Although in 2008 she pledged to support a constitutional amendment limiting campaign contributions (Oregon is one of just four states with no limits), Brown, a Democrat, has not done that or anything meaningful about stemming the flood of money into politics.
It’s one of her many failures in this job.
She refused to investigate Charlie Hales’ Washington-residence duplicity, and she rescheduled the Bureau of Labor and Industries election so incumbent Brad Avakian, a fellow Democrat who faced a difficult re-election race, could delay his day of reckoning until November, when turnout would help him more. Brown denies a partisan sop to Avakian, but her credibility is badly damaged.

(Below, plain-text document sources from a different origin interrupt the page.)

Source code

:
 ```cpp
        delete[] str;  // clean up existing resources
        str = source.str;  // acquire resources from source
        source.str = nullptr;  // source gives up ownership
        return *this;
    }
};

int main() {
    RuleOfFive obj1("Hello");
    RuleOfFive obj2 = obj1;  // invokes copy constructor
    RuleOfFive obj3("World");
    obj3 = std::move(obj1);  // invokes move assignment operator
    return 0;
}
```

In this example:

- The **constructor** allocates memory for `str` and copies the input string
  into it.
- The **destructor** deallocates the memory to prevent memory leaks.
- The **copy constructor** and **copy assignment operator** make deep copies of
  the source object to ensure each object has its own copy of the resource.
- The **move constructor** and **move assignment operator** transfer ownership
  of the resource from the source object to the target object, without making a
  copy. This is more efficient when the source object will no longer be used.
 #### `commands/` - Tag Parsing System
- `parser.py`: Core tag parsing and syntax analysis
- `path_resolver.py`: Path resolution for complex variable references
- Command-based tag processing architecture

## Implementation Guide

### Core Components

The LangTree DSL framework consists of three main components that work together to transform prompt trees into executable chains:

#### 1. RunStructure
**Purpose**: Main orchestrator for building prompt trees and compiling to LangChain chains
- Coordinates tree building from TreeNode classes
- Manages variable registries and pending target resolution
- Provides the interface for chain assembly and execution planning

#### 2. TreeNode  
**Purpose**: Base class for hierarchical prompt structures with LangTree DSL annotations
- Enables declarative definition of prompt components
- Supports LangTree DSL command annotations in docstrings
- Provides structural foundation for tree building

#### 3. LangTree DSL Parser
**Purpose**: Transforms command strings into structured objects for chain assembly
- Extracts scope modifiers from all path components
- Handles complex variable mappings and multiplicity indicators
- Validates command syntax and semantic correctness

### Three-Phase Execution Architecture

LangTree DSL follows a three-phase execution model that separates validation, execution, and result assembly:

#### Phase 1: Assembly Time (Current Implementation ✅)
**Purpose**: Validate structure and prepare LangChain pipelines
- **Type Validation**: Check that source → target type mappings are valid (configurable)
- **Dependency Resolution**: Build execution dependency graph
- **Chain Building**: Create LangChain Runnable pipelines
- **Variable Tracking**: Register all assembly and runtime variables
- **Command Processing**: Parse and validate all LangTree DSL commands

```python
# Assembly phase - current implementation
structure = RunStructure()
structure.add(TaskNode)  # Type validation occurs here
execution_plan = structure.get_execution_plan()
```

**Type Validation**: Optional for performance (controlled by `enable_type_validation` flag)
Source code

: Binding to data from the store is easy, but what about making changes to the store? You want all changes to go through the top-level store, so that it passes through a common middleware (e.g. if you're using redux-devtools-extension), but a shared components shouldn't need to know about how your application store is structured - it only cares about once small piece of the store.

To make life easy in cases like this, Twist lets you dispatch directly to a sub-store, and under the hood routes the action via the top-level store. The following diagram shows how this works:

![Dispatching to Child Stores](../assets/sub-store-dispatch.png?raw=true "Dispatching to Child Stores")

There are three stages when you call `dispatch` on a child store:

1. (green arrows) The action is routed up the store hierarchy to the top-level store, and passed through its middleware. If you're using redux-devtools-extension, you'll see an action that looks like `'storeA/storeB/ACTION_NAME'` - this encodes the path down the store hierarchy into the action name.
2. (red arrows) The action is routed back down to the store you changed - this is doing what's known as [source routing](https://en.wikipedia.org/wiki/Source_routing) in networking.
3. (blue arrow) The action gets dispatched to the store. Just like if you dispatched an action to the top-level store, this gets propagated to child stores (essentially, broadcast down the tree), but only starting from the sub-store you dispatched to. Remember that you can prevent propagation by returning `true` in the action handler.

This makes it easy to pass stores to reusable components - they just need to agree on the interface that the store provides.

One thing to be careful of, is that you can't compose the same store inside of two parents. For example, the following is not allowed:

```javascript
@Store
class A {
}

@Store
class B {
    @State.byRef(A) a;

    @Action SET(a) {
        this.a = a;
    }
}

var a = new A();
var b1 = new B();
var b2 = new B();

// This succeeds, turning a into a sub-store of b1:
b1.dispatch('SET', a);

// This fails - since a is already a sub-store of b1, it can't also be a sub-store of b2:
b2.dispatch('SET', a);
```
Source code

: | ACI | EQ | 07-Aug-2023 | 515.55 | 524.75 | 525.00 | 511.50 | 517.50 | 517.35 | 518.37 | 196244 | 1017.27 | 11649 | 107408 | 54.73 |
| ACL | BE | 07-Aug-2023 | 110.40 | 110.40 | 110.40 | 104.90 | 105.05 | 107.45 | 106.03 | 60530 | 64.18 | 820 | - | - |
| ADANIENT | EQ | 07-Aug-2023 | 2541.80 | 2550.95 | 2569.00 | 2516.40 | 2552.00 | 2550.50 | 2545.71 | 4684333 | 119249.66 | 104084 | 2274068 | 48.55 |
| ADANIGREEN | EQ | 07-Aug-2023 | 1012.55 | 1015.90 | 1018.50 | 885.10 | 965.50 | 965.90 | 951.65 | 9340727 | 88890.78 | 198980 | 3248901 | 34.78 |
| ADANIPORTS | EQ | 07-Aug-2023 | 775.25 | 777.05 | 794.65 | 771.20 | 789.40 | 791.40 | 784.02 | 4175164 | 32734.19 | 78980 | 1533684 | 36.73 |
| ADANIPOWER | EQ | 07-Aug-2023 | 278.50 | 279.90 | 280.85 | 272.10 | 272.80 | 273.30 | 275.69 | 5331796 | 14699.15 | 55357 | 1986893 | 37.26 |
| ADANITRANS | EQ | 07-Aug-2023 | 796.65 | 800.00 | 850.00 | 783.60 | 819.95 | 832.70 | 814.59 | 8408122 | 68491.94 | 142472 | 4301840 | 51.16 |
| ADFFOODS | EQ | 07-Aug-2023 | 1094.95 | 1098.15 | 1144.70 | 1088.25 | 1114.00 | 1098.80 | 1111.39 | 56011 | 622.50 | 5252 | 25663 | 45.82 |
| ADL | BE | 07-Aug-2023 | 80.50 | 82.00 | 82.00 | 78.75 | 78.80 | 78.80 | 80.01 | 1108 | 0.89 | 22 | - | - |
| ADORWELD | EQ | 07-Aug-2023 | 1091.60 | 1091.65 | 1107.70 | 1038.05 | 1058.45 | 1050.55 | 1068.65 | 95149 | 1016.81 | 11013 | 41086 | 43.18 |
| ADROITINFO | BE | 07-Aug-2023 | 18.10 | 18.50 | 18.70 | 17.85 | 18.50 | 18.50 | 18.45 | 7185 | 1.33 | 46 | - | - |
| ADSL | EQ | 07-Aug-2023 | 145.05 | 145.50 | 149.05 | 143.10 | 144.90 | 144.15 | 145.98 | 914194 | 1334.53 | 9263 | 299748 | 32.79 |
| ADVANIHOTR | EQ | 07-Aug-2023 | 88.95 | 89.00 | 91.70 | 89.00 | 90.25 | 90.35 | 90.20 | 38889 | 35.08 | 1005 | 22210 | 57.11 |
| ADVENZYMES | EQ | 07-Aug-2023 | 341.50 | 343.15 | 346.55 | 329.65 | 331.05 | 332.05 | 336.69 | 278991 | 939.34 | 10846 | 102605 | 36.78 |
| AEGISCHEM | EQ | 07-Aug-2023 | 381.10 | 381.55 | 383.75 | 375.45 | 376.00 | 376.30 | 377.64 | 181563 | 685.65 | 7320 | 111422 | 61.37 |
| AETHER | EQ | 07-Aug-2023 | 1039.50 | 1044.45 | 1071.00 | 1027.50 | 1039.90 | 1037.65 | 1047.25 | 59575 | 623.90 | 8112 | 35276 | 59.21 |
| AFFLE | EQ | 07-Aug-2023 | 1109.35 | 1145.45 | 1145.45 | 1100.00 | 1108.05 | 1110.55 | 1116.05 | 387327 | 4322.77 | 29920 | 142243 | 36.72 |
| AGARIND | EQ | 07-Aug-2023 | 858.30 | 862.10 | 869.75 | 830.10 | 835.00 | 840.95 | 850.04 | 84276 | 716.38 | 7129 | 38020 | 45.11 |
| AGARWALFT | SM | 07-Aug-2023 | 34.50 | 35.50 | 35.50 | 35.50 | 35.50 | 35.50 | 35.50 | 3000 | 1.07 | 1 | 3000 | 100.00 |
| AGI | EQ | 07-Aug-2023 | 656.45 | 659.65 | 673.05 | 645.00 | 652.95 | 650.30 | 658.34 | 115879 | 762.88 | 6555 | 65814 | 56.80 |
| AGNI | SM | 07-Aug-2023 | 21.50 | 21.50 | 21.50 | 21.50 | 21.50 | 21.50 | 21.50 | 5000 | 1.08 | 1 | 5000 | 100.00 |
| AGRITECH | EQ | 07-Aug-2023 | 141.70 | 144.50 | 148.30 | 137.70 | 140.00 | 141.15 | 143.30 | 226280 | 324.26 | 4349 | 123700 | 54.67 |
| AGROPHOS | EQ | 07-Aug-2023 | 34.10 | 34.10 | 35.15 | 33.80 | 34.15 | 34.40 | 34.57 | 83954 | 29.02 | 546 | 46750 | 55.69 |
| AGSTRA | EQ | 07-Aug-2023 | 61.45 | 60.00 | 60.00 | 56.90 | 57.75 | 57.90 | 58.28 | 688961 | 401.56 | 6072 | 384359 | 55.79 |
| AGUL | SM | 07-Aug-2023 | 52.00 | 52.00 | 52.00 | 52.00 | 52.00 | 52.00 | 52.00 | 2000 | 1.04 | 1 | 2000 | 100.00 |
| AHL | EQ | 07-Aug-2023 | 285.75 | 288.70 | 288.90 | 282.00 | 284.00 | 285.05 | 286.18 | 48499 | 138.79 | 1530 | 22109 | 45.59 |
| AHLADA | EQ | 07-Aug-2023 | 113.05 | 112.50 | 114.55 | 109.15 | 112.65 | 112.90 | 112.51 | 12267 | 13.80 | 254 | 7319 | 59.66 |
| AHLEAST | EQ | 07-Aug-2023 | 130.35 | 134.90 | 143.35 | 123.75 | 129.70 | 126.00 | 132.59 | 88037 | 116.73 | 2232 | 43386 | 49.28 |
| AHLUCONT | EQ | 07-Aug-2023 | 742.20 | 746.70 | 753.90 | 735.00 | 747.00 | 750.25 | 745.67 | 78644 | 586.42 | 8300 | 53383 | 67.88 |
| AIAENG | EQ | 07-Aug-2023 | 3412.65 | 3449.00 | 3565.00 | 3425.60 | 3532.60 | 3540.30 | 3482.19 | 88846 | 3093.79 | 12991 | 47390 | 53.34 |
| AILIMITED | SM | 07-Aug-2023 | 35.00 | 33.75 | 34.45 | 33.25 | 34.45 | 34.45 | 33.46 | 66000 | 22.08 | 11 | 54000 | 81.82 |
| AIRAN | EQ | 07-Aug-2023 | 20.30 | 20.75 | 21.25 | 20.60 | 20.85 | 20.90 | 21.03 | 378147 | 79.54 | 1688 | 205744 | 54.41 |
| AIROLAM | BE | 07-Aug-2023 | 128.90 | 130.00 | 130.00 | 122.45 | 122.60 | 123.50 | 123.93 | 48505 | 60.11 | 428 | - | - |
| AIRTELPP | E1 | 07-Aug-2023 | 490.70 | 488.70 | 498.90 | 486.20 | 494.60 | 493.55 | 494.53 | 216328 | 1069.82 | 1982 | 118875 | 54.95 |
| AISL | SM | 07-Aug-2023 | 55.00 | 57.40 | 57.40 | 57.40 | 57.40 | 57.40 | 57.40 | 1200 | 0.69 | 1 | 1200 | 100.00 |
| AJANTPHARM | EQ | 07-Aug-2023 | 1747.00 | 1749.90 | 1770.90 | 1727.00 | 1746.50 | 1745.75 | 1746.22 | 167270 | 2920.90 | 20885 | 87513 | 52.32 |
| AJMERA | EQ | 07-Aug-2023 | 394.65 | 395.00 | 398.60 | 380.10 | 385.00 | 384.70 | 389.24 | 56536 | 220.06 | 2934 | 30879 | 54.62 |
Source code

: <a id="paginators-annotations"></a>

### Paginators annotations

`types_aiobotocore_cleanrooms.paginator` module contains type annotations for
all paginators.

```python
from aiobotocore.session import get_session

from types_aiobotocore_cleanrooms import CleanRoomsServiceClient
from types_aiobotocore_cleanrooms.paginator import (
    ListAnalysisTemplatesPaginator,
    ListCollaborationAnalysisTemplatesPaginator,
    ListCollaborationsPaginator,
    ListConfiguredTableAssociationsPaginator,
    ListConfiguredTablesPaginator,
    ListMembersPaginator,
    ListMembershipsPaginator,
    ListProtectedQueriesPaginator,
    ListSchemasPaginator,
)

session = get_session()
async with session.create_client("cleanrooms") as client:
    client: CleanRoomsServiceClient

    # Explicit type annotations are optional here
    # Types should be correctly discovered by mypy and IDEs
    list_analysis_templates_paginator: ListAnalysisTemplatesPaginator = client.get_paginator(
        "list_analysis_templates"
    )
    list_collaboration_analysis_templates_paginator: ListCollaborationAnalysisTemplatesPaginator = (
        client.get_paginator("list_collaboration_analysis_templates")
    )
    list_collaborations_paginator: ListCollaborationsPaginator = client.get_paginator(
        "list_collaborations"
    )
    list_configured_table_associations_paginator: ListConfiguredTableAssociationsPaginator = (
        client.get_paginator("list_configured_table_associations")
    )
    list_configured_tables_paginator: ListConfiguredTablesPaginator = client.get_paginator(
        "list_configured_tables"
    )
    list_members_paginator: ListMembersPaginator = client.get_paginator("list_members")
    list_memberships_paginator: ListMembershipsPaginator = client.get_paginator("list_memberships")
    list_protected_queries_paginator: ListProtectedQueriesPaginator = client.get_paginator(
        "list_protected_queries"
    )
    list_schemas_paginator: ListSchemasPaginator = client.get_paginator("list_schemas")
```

She’s now the one in jeopardy, facing a serious opponent in Knute Buehler.
Buehler, a Bend orthopedic surgeon and Rhodes scholar, does have a record of trying to limit political spending. He was a chief petitioner of a 1994 ballot measure that imposed campaign limits (later struck down).
He is a moderate (including on abortion rights) who has twice worked to pass nonpartisan primaries. Buehler lacks Brown’s 20 years of political experience. But he’s been successful not only as a surgeon but as a medical entrepreneur and partner in a 170-person medical office. Some of his statements about the security of Oregon’s vote-by-mail system give us pause, but we’re satisfied Buehler deserves a chance to bring integrity back to the secretary of state’s office.
There are two other candidates worth noting: Pacific Green Party candidate Seth Woolley is a whip-smart government wonk. Progressive Party candidate Bob Wolfe is in the race to protest what he says is Brown’s disqualification of otherwise valid signatures gathered by him and other initiative petitioners. (Wolfe was circulating a marijuana-legalization initiative this year and Brown fined him $65,000, alleging his campaign illegally paid signature gatherers.)
Wolfe is essentially saying vote for anyone but Brown. We put it this way: Vote Buehler.
What superpower would Buehler choose? “I’d like to fly.”